In 1997, in endurance, the programme focused solely on the 24 Hours of Le Mans. Patrick Bourdais, Peter Kitchak and André Lara Resende retired. But the season was crowned with success in the French GT Championship. Patrice Goueslard and Christophe Bouchut excelled! They won the title of French Champions thanks to their consistency with the GT2 Evo: 10 victories out of 12 possible, at Dijon, Val de Vienne, Paul Ricard, Albi and finally Magny-Cours!

Michel Nourry’s debut at the 24 Hours of Le Mans

For the 1998 season, our Porsche 911 GT2 Evo changed hands and was now entered by the Nourry Compétition team. It allowed Michel Nourry to make his debut at the 24 Hours of Le Mans!

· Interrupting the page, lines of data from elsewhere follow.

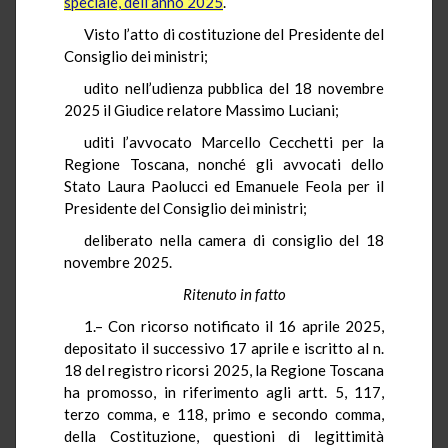
speciale, dell’anno 2025
.
Visto l’atto di costituzione del Presidente del
Consiglio dei ministri;
udito nell’udienza pubblica del 18 novembre
2025 il Giudice relatore Massimo Luciani;
uditi l’avvocato Marcello Cecchetti per la
Regione Toscana, nonché gli avvocati dello
Stato Laura Paolucci ed Emanuele Feola per il
Presidente del Consiglio dei ministri;
deliberato nella camera di consiglio del 18
novembre 2025.
Ritenuto in fatto
1.– Con ricorso notificato il 16 aprile 2025,
depositato il successivo 17 aprile e iscritto al n.
18 del registro ricorsi 2025, la Regione Toscana
ha promosso, in riferimento agli artt. 5, 117,
terzo comma, e 118, primo e secondo comma,
della Costituzione, questioni di legittimità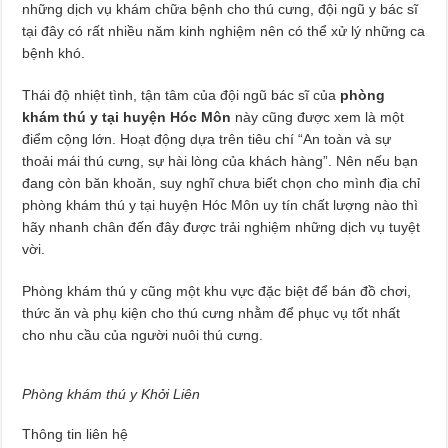
những dịch vụ khám chữa bệnh cho thú cưng, đội ngũ y bác sĩ
tại đây có rất nhiều năm kinh nghiệm nên có thể xử lý những ca
bệnh khó.
Thái độ nhiệt tình, tận tâm của đội ngũ bác sĩ của
phòng
khám thú y tại huyện Hóc Môn
này cũng được xem là một
điểm cộng lớn. Hoạt động dựa trên tiêu chí “An toàn và sự
thoải mái thú cưng, sự hài lòng của khách hàng”. Nên nếu bạn
đang còn băn khoăn, suy nghĩ chưa biết chọn cho mình địa chỉ
phòng khám thú y tại huyện Hóc Môn uy tín chất lượng nào thì
hãy nhanh chân đến đây được trải nghiệm những dịch vụ tuyệt
vời.
Phòng khám thú y cũng một khu vực đặc biệt để bán đồ chơi,
thức ăn và phụ kiện cho thú cưng nhằm để phục vụ tốt nhất
cho nhu cầu của người nuôi thú cưng.
Phòng khám thú y Khởi Liên
Thông tin liên hệ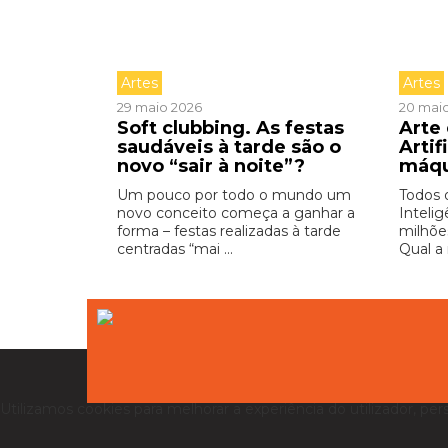
Artes
Artes
29 maio 2026
20 mai
Soft clubbing. As festas
Arte 
saudáveis à tarde são o
Artif
novo “sair à noite”?
máq
Um pouco por todo o mundo um
Todos 
novo conceito começa a ganhar a
Intelig
forma – festas realizadas à tarde
milhõe
centradas “mai ...
Qual a 
Utilizamos cookies para melhorar a experiência do utilizador, per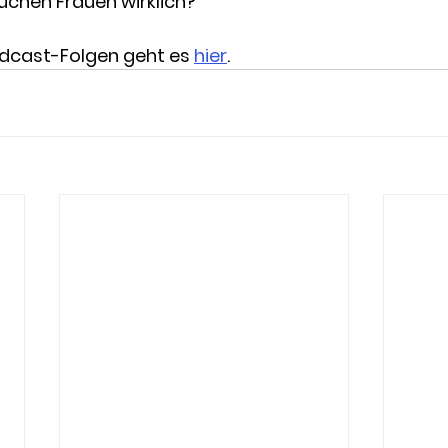
uchen Frauen wirklich?
dcast-Folgen geht es 
hier
.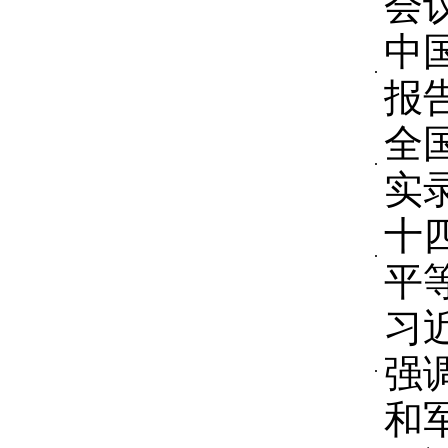
会
中
报
全
实
十
平
习
强
和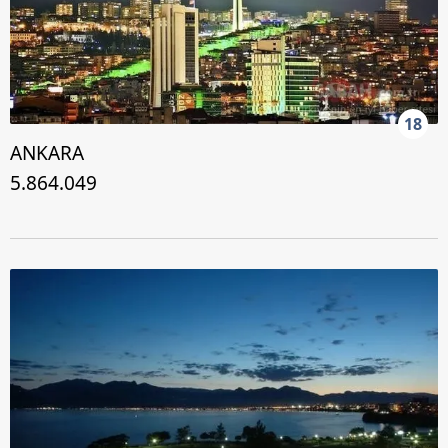
18
ANKARA
5.864.049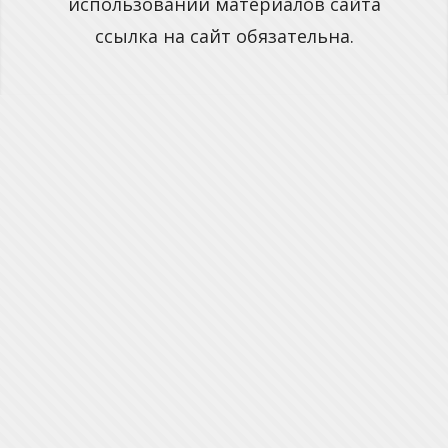
использовании материалов сайта
ссылка на сайт обязательна.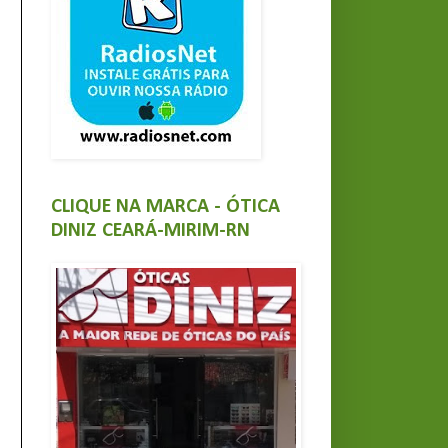
CLIQUE NA MARCA - ÓTICA
DINIZ CEARÁ-MIRIM-RN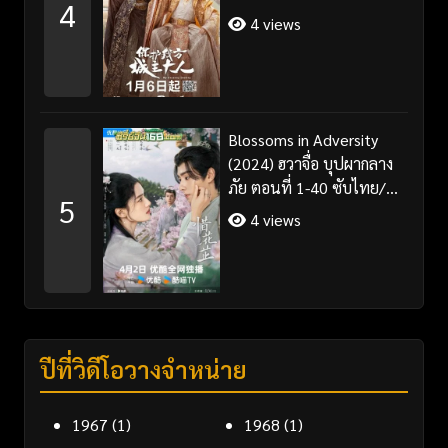
4
ไทย/พากย์ไทย
4 views
Blossoms in Adversity
(2024) ฮวาจื่อ บุปผากลาง
ภัย ตอนที่ 1-40 ซับไทย/
5
พากย์ไทย
4 views
ปีที่วิดีโอวางจำหน่าย
1967
(1)
1968
(1)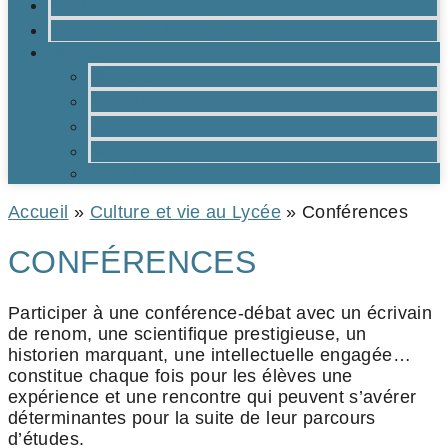
CONTACTS
BROCHURE DU LYCÉE EN PDF
OUTILS
Moodle
Réservations
Oraux TMs
Mail RPN
Catalogue de la médiathèque
Accueil
»
Culture et vie au Lycée
»
Conférences
CONFÉRENCES
Participer à une conférence-débat avec un écrivain
de renom, une scientifique prestigieuse, un
historien marquant, une intellectuelle engagée…
constitue chaque fois pour les élèves une
expérience et une rencontre qui peuvent s’avérer
déterminantes pour la suite de leur parcours
d’études.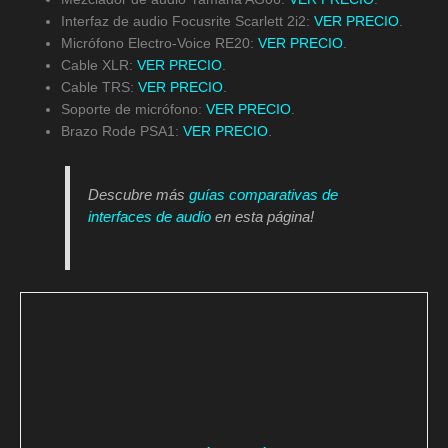
Interfaz de audio Focusrite Scarlett 2i2:
VER PRECIO
.
Micrófono Electro-Voice RE20:
VER PRECIO
.
Cable XLR:
VER PRECIO
.
Cable TRS:
VER PRECIO
.
Soporte de micrófono:
VER PRECIO
.
Brazo Rode PSA1:
VER PRECIO
.
Descubre más
guías comparativas de
interfaces de audio
en esta página!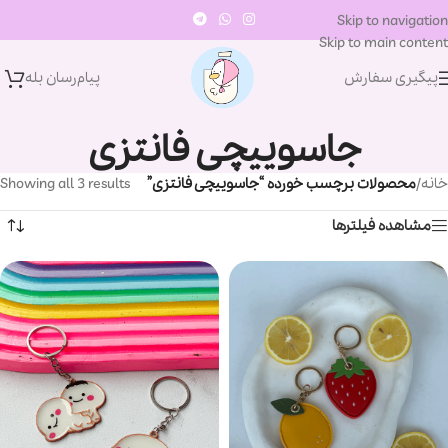
Skip to navigation
Skip to main content
پیگیری سفارش
پیام‌رسان‌ بله
جاسوییچی فانتزی
خانه
/
محصولات برچسب خورده “جاسوییچی فانتزی”
Showing all 3 results
مشاهده فیلترها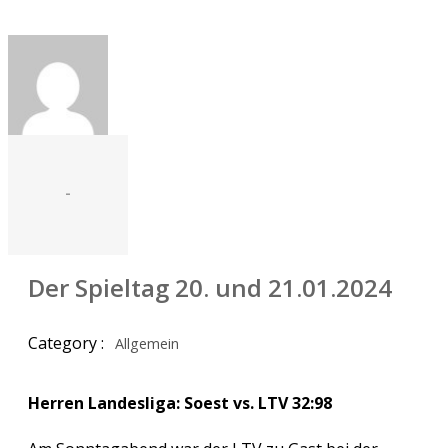
-
Der Spieltag 20. und 21.01.2024
Category :
Allgemein
Herren Landesliga: Soest vs. LTV 32:98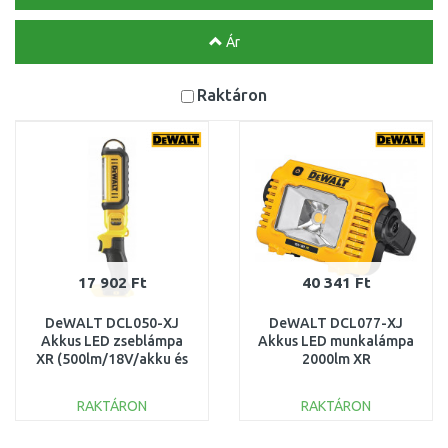
Ár
Raktáron
17 902 Ft
40 341 Ft
DeWALT DCL050-XJ
DeWALT DCL077-XJ
Akkus LED zseblámpa
Akkus LED munkalámpa
XR (500lm/18V/akku és
2000lm XR
töltő nélkül)
(/12V/18V/akku és töltő
nélkül)
RAKTÁRON
RAKTÁRON
KOSÁRBA
KOSÁRBA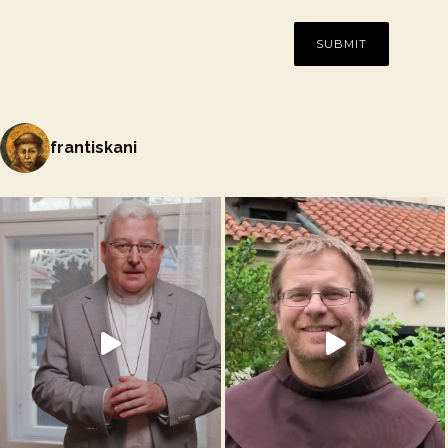
frantiskani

In the first race in the French GT championship at Nogaro, the duo Michel Nourry/ Thierry Perrier won a spot on the podium. Michel Nourry broke his hand while competing in the Porsche Cup race (he was entered in both disciplines). Thierry Perrier, alone, won a new podium position in the second race of the weekend.

The programme then continued with the prequalifying session of the 24 Hours of Le Mans and then the race itself. The team didn’t want to take the risk of “breaking” their machine by competing in the race organized at Spa-Francorchamps before Le Mans. At Le Mans, it was Thierry Perrier who was given the job of qualifying the car in the preliminary tests, since Michel Nourry was still suffering pain in his hand. Jean-Louis Ricci joined the team.

On the first night of testing, the engine failed. Michel Nourry and Jean-Louis Ricci couldn’t complete their laps in night conditions as required by the rules. They had to do this the next day, not without difficulty, after the gearbox decided to slow things down.

Michel Nourry started the race and gained more than 10 places during his stint. Midway through the night, the GT2 Evo lay in 8th position. Some time was lost in the early morning with a pit stop. The brake pads and discs had to be changed. But the first serious warning came just after daybreak. At 6:44 am, Thierry Perrier suffered a broken right-hand shaft drive. A failure that was to reoccur a little later with, each time, more than 20 minutes lost in the pits. Finally, a turbo was replaced during the morning session. But the car finished in 18th position, and 4th in the GT2 category.

It took part in several FFSA GT races in 1998 and 1999 before being acquired by the Alméras brothers in October 1999.

Alméras brothers from 1999 - FFSA GT vice-champion in 2002

In 2000 and 2001, it was again entered for the French GT FFSA Championship.

In 2002, it finished Vice Champion of the French GT FFSA Championship, driven by Marc Sourd & Steve Hiesse, after winning 4 races. At that time it was sponsored by Martinet and painted in white, green and orange.

Since 2003 with he current owner

Acquired by the current owner in 2003 from the Alméras Brothers, our Porsche competed up until 2016 in several historical events of the Porsche Club of France and the HWM GT Championship.  

In 2019 and 2020, major work was carried out including the overhaul of the 3.6-litre single-ignition engine, the turbos, and the TAG box.  

The car was also repainted. The work of stripping the body brought to light the car’s various previous liveries – the white of Le Mans 1995, then the blue of the end of the year and Daytona 1996, again the white, then the green and orange when it raced with the Alméras Freres team in the colours of Pierre Martinet. This fantastic car has its Porsche certificate of authenticity.

Having now recovered its 1995 Le Mans 24 Hours livery, it is available for purchase to join a collection or to compete in the series of historic races it’s eligible for.